_Request_
Copy out the lines below word for word, starting with the first one and ending with the line that contains "대상으로 다양한 성인 컨텐츠를 제공하는 사이트로, 해외 서버를", with both of those included.

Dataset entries
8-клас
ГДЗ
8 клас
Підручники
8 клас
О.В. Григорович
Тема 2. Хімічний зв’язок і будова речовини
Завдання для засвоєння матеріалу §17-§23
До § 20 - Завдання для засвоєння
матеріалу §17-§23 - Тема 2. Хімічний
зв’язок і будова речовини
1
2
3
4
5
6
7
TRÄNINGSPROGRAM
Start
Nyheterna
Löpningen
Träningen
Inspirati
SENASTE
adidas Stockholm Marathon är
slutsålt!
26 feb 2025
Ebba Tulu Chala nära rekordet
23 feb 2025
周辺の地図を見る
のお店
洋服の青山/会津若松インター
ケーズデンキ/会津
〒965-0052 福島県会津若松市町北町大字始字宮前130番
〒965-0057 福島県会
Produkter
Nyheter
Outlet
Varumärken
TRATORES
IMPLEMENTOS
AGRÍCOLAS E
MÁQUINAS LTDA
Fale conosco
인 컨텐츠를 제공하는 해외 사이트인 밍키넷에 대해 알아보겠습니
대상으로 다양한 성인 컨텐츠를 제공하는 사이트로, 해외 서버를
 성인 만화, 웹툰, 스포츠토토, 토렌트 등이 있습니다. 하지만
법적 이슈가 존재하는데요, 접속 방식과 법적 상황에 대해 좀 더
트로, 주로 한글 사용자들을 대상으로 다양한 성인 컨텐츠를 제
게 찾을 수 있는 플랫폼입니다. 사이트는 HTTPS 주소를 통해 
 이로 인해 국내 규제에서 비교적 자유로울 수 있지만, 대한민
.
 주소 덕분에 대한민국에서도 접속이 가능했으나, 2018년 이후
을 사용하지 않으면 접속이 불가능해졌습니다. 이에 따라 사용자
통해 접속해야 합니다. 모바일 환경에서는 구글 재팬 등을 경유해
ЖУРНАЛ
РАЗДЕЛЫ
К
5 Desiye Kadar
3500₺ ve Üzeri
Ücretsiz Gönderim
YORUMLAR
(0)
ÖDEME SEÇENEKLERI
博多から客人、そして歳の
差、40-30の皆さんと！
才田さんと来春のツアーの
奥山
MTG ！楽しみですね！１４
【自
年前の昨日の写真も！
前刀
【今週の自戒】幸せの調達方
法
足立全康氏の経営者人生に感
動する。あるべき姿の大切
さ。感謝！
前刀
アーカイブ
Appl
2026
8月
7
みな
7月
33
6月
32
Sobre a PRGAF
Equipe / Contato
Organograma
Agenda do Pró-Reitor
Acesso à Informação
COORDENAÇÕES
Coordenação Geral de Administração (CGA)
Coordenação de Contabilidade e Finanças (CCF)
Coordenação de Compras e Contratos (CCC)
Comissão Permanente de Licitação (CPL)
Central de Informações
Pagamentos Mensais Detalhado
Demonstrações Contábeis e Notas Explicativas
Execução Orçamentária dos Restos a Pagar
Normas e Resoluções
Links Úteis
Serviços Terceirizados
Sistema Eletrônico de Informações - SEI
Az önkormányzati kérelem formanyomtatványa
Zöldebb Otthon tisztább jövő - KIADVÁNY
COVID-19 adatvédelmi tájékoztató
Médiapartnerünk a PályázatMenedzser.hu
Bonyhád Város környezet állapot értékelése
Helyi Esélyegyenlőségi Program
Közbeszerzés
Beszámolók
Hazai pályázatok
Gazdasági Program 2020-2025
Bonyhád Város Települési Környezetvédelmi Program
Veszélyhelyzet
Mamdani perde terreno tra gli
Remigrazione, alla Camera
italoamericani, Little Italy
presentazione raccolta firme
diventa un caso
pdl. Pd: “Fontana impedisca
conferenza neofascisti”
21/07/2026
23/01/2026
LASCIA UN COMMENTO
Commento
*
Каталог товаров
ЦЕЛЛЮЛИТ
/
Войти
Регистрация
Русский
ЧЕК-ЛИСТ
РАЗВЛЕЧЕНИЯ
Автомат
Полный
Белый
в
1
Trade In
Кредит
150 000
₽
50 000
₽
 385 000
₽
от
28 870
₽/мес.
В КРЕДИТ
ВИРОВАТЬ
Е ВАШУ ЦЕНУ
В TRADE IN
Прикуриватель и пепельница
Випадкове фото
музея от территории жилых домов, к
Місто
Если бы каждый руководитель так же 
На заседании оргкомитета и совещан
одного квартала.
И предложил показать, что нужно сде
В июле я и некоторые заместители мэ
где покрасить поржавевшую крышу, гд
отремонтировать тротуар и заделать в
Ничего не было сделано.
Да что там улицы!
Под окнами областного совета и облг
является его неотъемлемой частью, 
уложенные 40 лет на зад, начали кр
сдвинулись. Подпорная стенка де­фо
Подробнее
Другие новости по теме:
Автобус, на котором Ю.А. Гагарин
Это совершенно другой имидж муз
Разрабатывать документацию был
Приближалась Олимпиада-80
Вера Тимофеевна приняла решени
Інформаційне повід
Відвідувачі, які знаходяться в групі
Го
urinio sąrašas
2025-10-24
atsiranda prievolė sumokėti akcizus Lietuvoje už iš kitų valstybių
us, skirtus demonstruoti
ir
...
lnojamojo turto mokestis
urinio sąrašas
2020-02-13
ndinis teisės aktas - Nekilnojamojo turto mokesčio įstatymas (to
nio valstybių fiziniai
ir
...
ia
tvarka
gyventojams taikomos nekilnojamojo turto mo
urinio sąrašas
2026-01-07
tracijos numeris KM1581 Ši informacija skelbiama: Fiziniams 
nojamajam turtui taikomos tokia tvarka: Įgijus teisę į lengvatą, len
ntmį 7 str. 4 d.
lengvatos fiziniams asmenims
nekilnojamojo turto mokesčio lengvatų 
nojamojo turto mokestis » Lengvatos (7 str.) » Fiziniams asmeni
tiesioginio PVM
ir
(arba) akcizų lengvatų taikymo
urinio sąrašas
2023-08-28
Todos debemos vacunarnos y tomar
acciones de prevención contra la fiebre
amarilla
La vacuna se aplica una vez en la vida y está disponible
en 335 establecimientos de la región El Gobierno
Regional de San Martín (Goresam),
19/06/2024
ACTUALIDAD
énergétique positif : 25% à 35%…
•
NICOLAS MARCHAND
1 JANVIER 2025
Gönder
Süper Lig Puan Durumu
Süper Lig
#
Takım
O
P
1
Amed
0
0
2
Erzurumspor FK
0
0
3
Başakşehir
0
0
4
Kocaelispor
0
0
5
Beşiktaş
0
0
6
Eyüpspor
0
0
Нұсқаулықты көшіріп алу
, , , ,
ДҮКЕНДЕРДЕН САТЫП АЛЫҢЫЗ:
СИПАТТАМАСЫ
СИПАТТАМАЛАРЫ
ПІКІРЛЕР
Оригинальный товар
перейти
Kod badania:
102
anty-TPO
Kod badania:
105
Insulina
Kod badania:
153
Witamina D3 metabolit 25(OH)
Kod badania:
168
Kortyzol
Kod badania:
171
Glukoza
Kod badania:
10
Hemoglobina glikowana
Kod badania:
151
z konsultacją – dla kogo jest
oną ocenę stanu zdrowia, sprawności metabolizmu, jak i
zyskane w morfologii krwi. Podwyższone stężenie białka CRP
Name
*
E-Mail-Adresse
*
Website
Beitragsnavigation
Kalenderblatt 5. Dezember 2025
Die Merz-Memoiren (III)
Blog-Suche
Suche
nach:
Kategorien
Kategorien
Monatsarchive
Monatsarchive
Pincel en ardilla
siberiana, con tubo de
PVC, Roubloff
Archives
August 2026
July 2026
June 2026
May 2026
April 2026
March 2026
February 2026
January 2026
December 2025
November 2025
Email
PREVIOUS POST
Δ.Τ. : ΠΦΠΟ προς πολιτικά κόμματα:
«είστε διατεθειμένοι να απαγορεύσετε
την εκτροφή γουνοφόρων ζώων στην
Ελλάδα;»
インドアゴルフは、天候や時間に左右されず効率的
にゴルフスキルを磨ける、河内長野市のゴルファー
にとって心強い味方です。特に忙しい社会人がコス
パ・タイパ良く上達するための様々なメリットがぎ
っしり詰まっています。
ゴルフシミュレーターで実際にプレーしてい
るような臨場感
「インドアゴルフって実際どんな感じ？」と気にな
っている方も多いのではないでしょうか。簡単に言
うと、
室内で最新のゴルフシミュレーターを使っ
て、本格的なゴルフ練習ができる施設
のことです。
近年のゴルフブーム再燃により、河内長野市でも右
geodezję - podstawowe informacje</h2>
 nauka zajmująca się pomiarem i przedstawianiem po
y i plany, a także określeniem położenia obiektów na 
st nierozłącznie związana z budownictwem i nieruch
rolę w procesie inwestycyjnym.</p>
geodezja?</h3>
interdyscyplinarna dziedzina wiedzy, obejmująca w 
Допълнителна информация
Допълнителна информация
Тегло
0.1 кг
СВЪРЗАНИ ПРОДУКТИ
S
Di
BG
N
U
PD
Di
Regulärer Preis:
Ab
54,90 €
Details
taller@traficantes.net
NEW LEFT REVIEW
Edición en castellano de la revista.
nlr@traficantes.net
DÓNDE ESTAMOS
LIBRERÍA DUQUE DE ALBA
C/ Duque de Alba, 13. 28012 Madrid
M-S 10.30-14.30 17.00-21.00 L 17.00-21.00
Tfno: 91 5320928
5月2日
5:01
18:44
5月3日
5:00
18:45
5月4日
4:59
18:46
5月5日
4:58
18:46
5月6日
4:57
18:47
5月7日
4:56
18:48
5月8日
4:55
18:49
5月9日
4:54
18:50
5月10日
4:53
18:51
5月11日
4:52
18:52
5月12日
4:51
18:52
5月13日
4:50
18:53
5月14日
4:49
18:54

_Problem solution_
8-клас
ГДЗ
8 клас
Підручники
8 клас
О.В. Григорович
Тема 2. Хімічний зв’язок і будова речовини
Завдання для засвоєння матеріалу §17-§23
До § 20 - Завдання для засвоєння
матеріалу §17-§23 - Тема 2. Хімічний
зв’язок і будова речовини
1
2
3
4
5
6
7
TRÄNINGSPROGRAM
Start
Nyheterna
Löpningen
Träningen
Inspirati
SENASTE
adidas Stockholm Marathon är
slutsålt!
26 feb 2025
Ebba Tulu Chala nära rekordet
23 feb 2025
周辺の地図を見る
のお店
洋服の青山/会津若松インター
ケーズデンキ/会津
〒965-0052 福島県会津若松市町北町大字始字宮前130番
〒965-0057 福島県会
Produkter
Nyheter
Outlet
Varumärken
TRATORES
IMPLEMENTOS
AGRÍCOLAS E
MÁQUINAS LTDA
Fale conosco
인 컨텐츠를 제공하는 해외 사이트인 밍키넷에 대해 알아보겠습니
대상으로 다양한 성인 컨텐츠를 제공하는 사이트로, 해외 서버를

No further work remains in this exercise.